Feeling Like Myself Again During Perimenopause
"You know what I miss?" Priya unsticks the patch from its backing, the adhesive catching briefly on her fingertips. "Making decisions."
"You make decisions all day."
"No, I research decisions. I consult. I make spreadsheets." She smooths the patch onto her hip, right there in the booth, her movements carrying the determined efficiency of someone reclaiming agency over her own body. "When did I become someone who needs three opinions before choosing a restaurant?"
Meena's laugh is sharp, cutting through the late afternoon quiet. "Babe, you've always been that person. You made a spreadsheet for your wedding venue."
"That's different."
"Is it though?"
Priya pauses, fork halfway to her mouth, considering how her perimenopause brain fog identity had tangled with her natural tendency toward careful planning. The distinction between thorough and paralyzed had become increasingly blurry over the past two years.
"I used to think I knew things. About myself. About what I wanted."
"Maybe you still do. Maybe it's just quieter now."
"Or maybe I'm just tired of fighting my brain chemistry to find out." Her voice carried the exhaustion that came from months of battling perimenopausal symptoms that seemed to shift her fundamental sense of self.
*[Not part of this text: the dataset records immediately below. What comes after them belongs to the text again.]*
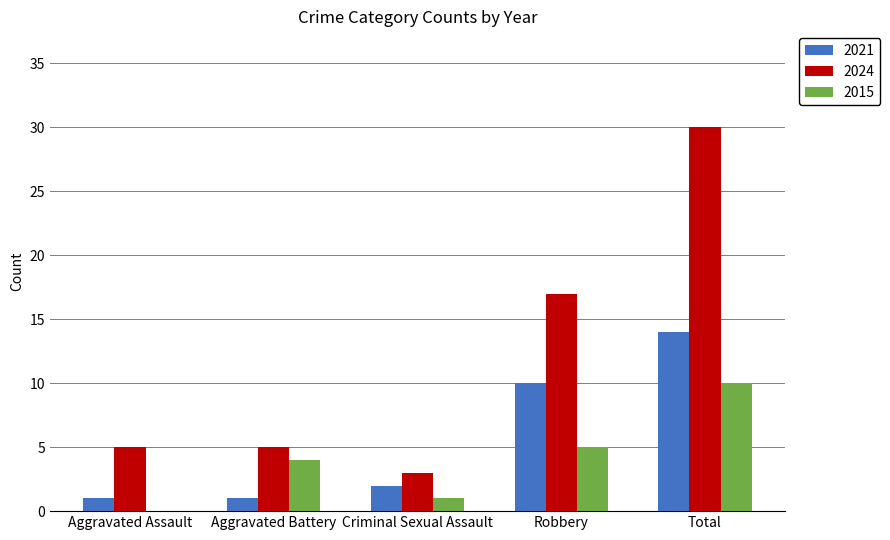

Which series changed the most between Robbery and Total?

2024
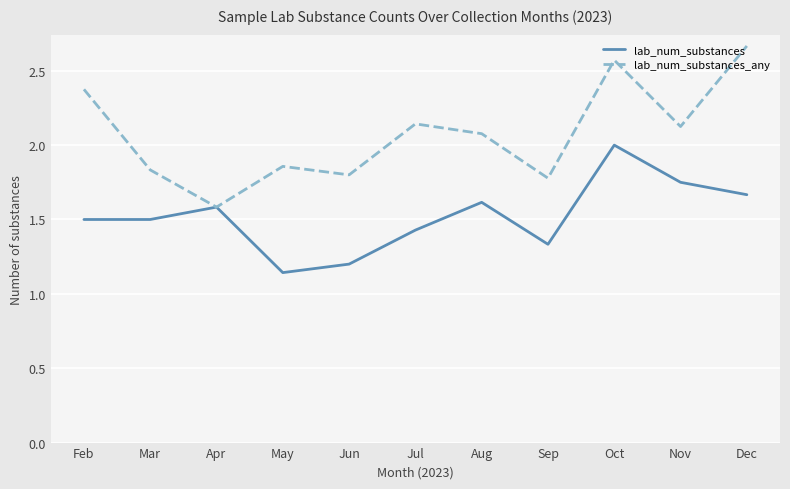

List the series in order of their peak value, lowest first.

lab_num_substances, lab_num_substances_any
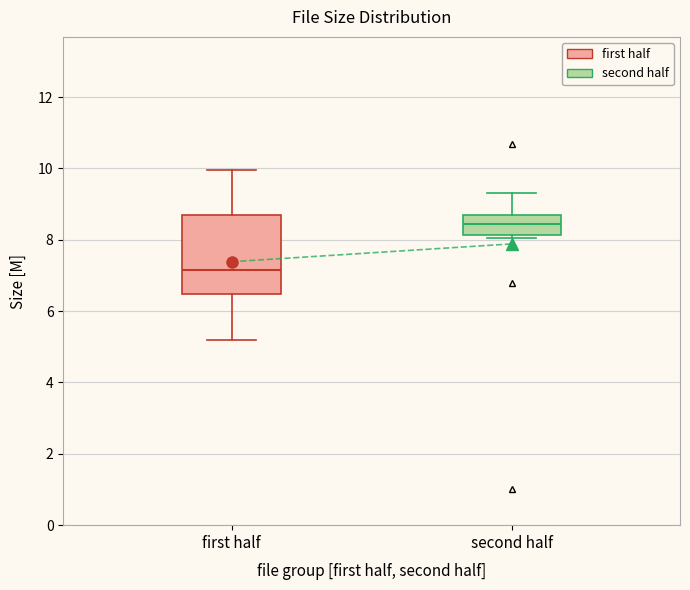

Reading left to right, transcribe this box plot: for each box, give where its median line is, the range the box spans, and where its two whiskers end, as read against the y-axis. The values are not printed on the chart, so give them approximately, as read against the axis.

first half: median 7.2, box 6.4 to 8.8, whiskers 5.2 to 10.0
second half: median 8.4, box 8.2 to 8.8, whiskers 8.0 to 9.4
The waiter drops the check between them without asking, his practiced movements suggesting he'd seen plenty of midlife conversations play out in this corner booth. The dinner rush is starting and they've been nursing the same drinks for an hour.
"The person you miss," Meena says, reaching for her wallet with the deliberate care of someone who'd learned to slow down and think through each movement. "She made spreadsheets too. She just didn't second-guess them."
Priya considers this, watching through the window as someone attempts to parallel park with the kind of determined repetition that reminded her of her own midlife self-discovery process. Outside, someone is trying to parallel park, backing up and pulling forward, backing up again.
"I used to know what I wanted for breakfast."
"And now?"
"Now I Google 'best breakfast for brain fog.'"
Meena snorts, the sound mixing amusement with recognition. "Very you."
They split the check without discussing it, their friendship seasoned enough to handle these unspoken negotiations. Priya buttons her coat, checking her phone for the third time in five minutes—a habit that had intensified during the months when feeling like myself again during perimenopause seemed impossible. The car outside finally slides into the space, exhaust visible in the cold air like visible proof that persistence sometimes pays off.
According to the North American Menopause Society, hormone therapy can significantly improve quality of life for women experiencing menopausal symptoms. For Priya, that improvement felt less like medical intervention and more like finding her way back to herself after months of feeling like a stranger in her own skin.